Le cadastre est dynamique, les inscriptions sont modifiées suite à de nouvelles données. Les mesures d'investigation, de surveillance et d'assainissement ne dépendent pas de l'inscription au cadastre, mais bien de l'existence d'un risque d'atteintes aux biens environnementaux. Lorsque des atteintes sont identifiées dans le cadre d'un projet de construction, des investigations seront exécutées et, selon les cas, les travaux de construction seront interrompus, même si le site n'est pas encore inscrit.

Qui met en œuvre les mesures requises par le droit de l'environnement et qui en assume les coûts?

Le détenteur actuel (propriétaire, locataire) est en règle générale en charge de l'exécution et du financement préliminaire des coûts, en tant que perturbateur par situation. Ces coûts peuvent à certaines conditions être répercutés sur les pollueurs en tant que perturbateurs par comportement. L'Etat prend en charge les frais de défaillance de perturbateurs qui ne sont pas en mesure de supporter les coûts, p.ex. suite à une faillite. Les autorités cantonales peuvent requérir des sûretés pour éviter d'avoir à supporter de tels coûts de défaillance.

Quelles sont les conséquences d'une inscription au cadastre, exception faite de l'obligation d'exécuter les mesures exigées par le droit de l'environnement ou d'en supporter les coûts?

Dans des cas particuliers, l'autorité peut exiger du perturbateur par situation ainsi que du pollueur une garantie de la couverture des coûts prévisibles, proportionnellement à leurs parts de responsabilité.
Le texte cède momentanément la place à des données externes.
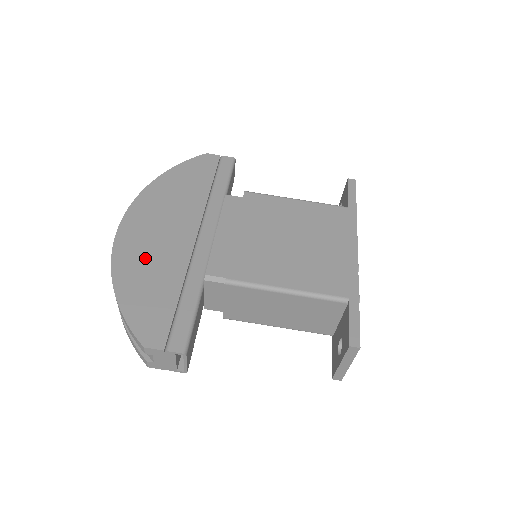
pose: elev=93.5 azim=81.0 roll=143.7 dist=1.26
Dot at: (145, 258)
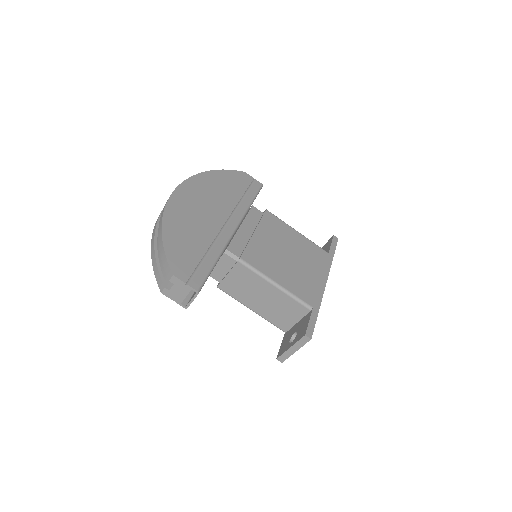
Dot at: (187, 219)
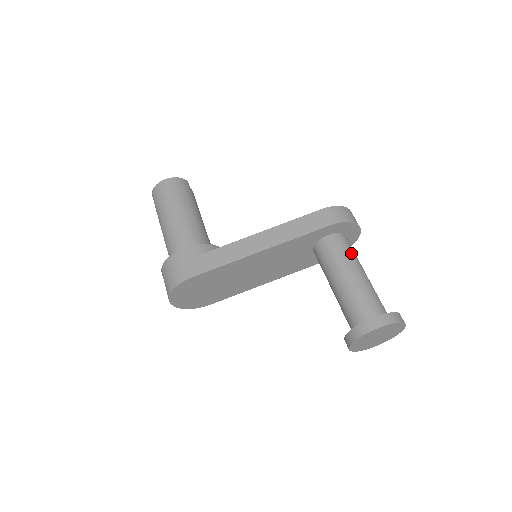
En outre, la cession d'un terrain inscrit au cadastre en raison de l'existence d'un risque d'atteintes nuisibles ou incommodantes est soumise à autorisation, dont l'octroi est en général subordonné à la constitution de sûretés. Enfin, si le site est pollué, l'élimination des matériaux d'excavation est soumise à des règles spéciales, y compris en matière de prise en charge des coûts.

Peut-on régler contractuellement l'obligation d'exécuter les mesures du droit de l'environnement ainsi que la prise en charge des coûts ?
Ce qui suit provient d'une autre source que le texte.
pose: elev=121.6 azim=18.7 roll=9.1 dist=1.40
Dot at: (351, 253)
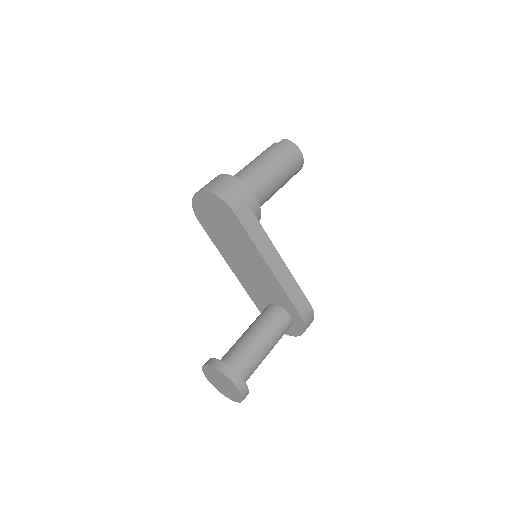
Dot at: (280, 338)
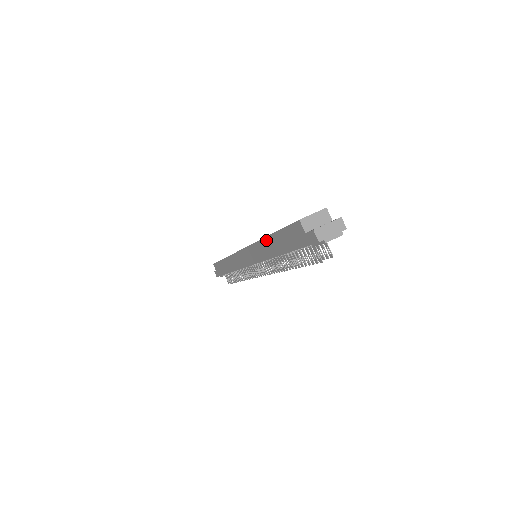
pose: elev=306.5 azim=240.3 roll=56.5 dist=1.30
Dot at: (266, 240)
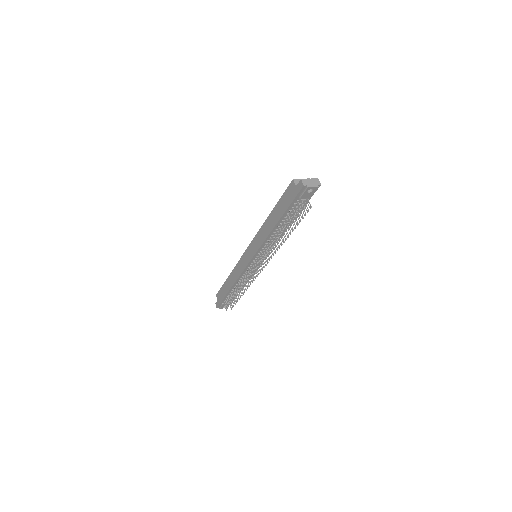
Dot at: (268, 219)
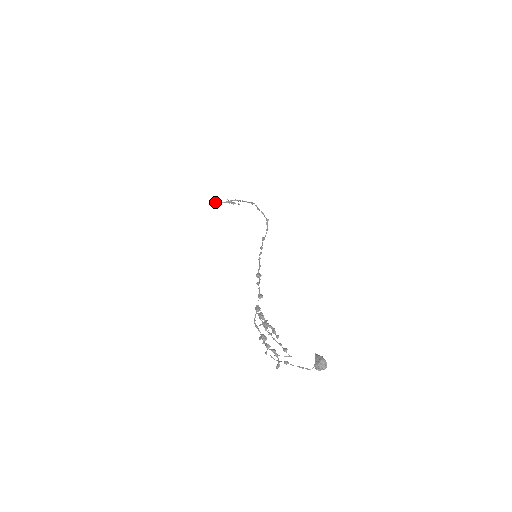
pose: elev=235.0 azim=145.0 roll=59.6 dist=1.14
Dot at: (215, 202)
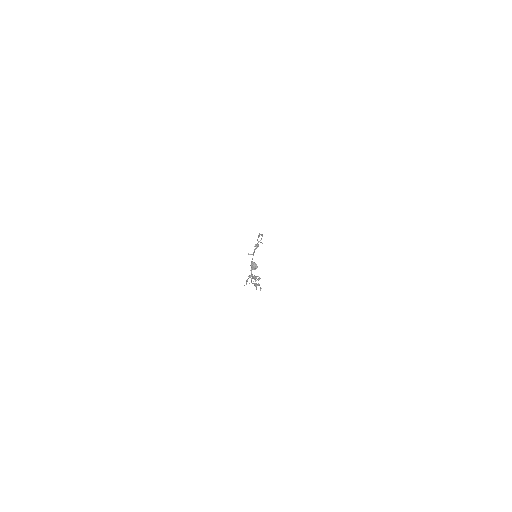
Dot at: (251, 254)
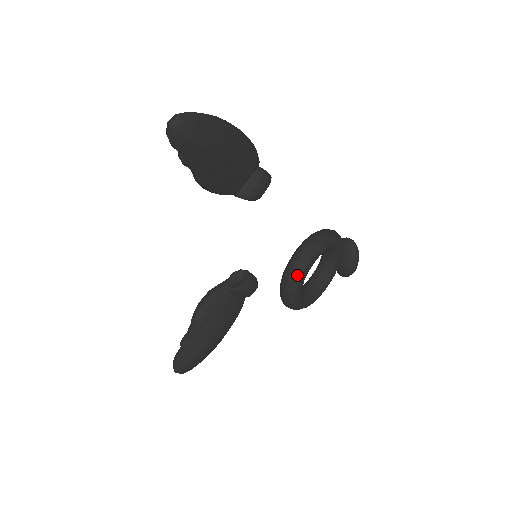
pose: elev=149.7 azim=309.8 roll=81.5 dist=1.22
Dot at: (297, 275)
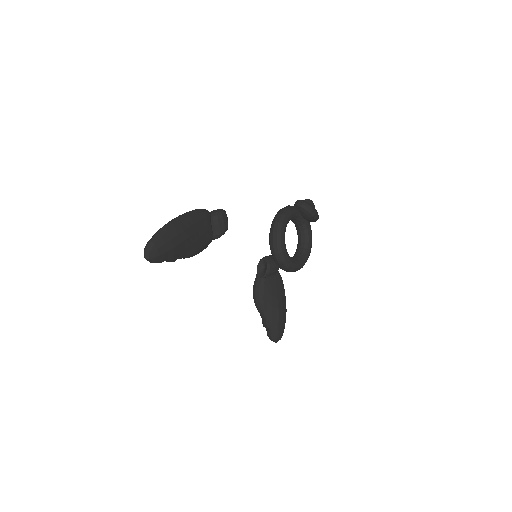
Dot at: (281, 257)
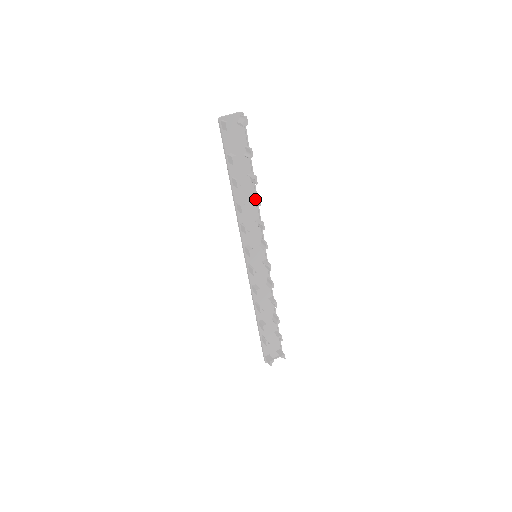
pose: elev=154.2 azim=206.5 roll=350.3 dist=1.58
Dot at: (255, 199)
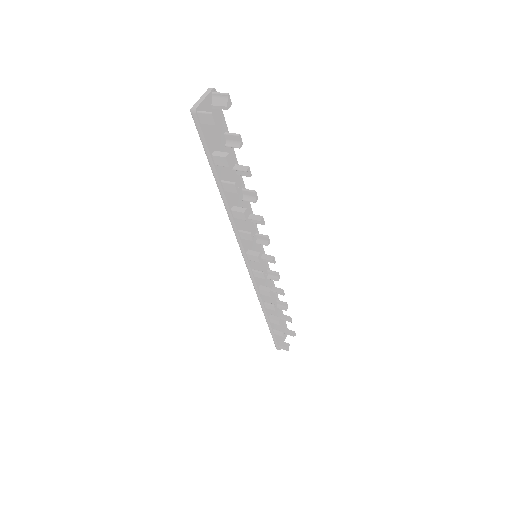
Dot at: (247, 194)
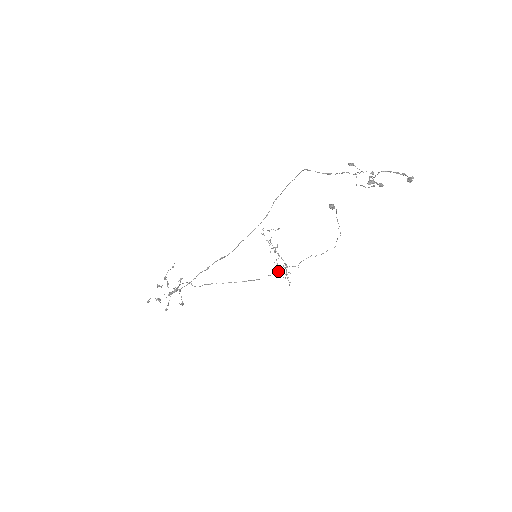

Dans le cadre de transactions immobilières, les parties peuvent convenir d'une répartition des obligations et des responsabilités différente de celles prévues par le droit public de l'environnement. Toutefois, les autorités ne sont pas liées par ces conventions entre les parties lorsqu'elles rendent une décision concernant la mise en œuvre de mesures environnementales ou une décision de répartition des coûts. Pour cette raison, un soin particulier doit être apporté à la rédaction des clauses et garanties contractuelles. Par ailleurs, il faut prendre en considération le fait que les obligations contractuelles sont de durée limitée alors que les obligations du droit environnemental ne se prescrivent pas.